Reputation: 1066
I made my app on Stratup with this permission
<uses-permission android:name="android.permission.RECEIVE_BOOT_COMPLETED" />
and adding this to my AndroidManifast.xml
<receiver android:enabled="true" android:name=".BootUpReceiver" android:permission="android.permission.RECEIVE_BOOT_COMPLETED">
<intent-filter>
<action android:name="android.intent.action.BOOT_COMPLETED"/>
<category android:name="android.intent.category.DEFAULT"/>
</intent-filter>
</receiver>
And this in my java codes:
import android.content.BroadcastReceiver;
import android.content.Context;
import android.content.Intent;
public class BootUpReceiver extends BroadcastReceiver {
@Override
public void onReceive(Context context, Intent intent) {
Intent i = new Intent(context, Main.class);
i.addFlags(Intent.FLAG_ACTIVITY_NEW_TASK);
context.startActivity(i);
}
}
When app starts on startup, it crashes and when I strat it again it works carefully. I don't know what its cause is. So I decided to start it with some delay to solve this problem.I want your help to add delay.
Upvotes: 2
Views: 2182
Reputation: 824
I would start an IntentService from the broadcast receiver and achieve the delay by sleeping inside onHandleIntent() before performing the heavy processing.

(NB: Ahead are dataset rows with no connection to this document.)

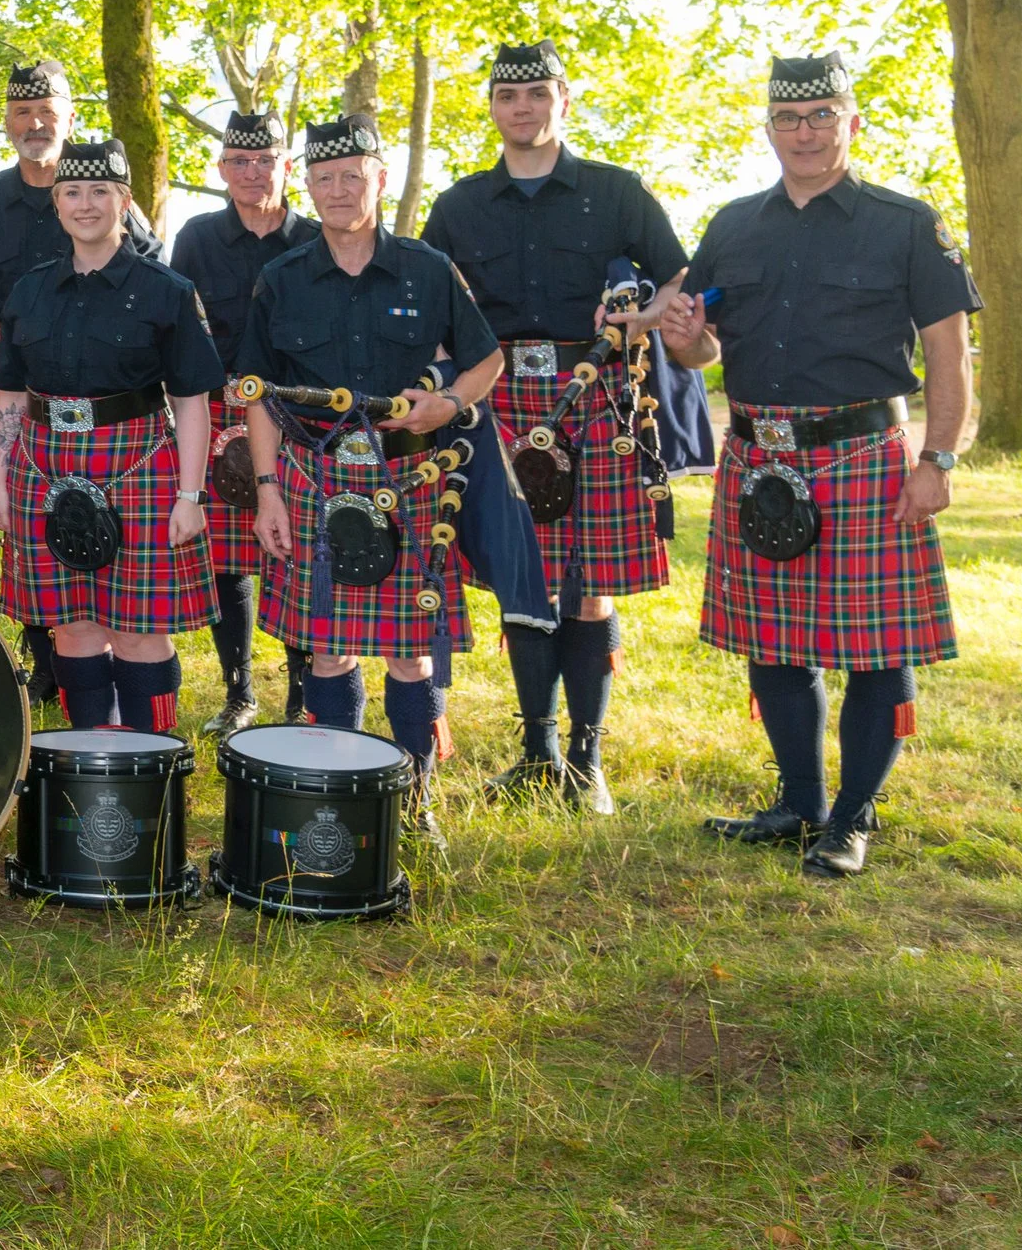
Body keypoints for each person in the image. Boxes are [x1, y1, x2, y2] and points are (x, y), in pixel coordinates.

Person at [663, 52, 978, 879]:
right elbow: (700, 348)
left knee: (875, 646)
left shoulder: (907, 221)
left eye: (822, 116)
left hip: (866, 454)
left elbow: (950, 352)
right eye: (788, 119)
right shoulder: (733, 224)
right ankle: (798, 802)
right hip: (759, 453)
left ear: (852, 122)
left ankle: (852, 816)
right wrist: (680, 336)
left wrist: (938, 457)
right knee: (772, 641)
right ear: (768, 127)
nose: (804, 133)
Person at [419, 41, 688, 813]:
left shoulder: (616, 191)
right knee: (520, 579)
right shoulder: (461, 203)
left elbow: (677, 274)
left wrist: (637, 317)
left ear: (563, 98)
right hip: (499, 396)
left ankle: (585, 760)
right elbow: (432, 296)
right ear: (494, 107)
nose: (523, 108)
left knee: (589, 587)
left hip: (592, 393)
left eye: (537, 93)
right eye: (509, 96)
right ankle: (536, 751)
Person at [234, 115, 504, 840]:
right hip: (312, 478)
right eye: (324, 178)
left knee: (412, 650)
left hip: (410, 479)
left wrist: (448, 402)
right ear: (306, 185)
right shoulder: (280, 279)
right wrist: (266, 491)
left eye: (354, 174)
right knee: (328, 645)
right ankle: (340, 789)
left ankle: (415, 800)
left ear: (381, 178)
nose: (339, 189)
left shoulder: (426, 267)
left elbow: (487, 359)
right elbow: (258, 393)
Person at [0, 139, 225, 734]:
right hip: (43, 464)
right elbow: (10, 396)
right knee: (71, 624)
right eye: (72, 192)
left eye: (99, 192)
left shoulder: (167, 290)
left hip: (138, 461)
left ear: (124, 200)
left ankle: (151, 759)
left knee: (139, 627)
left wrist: (190, 496)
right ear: (56, 203)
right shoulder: (29, 290)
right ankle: (89, 755)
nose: (84, 204)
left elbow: (191, 402)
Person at [0, 57, 158, 705]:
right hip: (18, 378)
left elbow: (153, 283)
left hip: (105, 394)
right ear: (7, 122)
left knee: (92, 529)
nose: (35, 122)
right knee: (26, 528)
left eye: (47, 110)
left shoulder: (105, 191)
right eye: (22, 112)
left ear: (69, 116)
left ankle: (84, 659)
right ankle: (44, 656)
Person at [168, 108, 321, 739]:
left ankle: (302, 693)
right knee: (226, 563)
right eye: (239, 162)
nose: (252, 173)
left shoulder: (317, 236)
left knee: (297, 554)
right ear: (222, 168)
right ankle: (239, 693)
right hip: (221, 409)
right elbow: (182, 330)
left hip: (303, 414)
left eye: (264, 161)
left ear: (286, 167)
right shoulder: (198, 237)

The other answer suggests creating a thread from the broadcast receiver and sleeping there. My concern with that approach is that the receiver object will die leaving the App without any application components (activity,service, receiver) meaning the OS may be more likely to kill the process than in the situation where there is a live service. Having said that, I am guessing anyway Android won't kill the process at this time because the system is just booting up and normally there should be enough resources available, however, the service approach seems to be more in the Android's spirit.
Upvotes: 0
Reputation: 5554
I had a similar requirement to start a service after system boot with a delay. I added the delay to the receiver as below. Rest of your code looks fine.
public void onReceive(final Context context, Intent intent) {
// We can't wait on the main thread as it would be blocked if we wait for too long
new Thread(new Runnable() {
@Override
public void run() {
try {
// Lets wait for 10 seconds
Thread.sleep(10 * 1000);
} catch (InterruptedException e) {
Log.e(TAG, e.getMessage());
}
// Start your application here
}
}).start();
}
Here I have started a new Thread
with a 10 second delay that would start the application or service after the delay.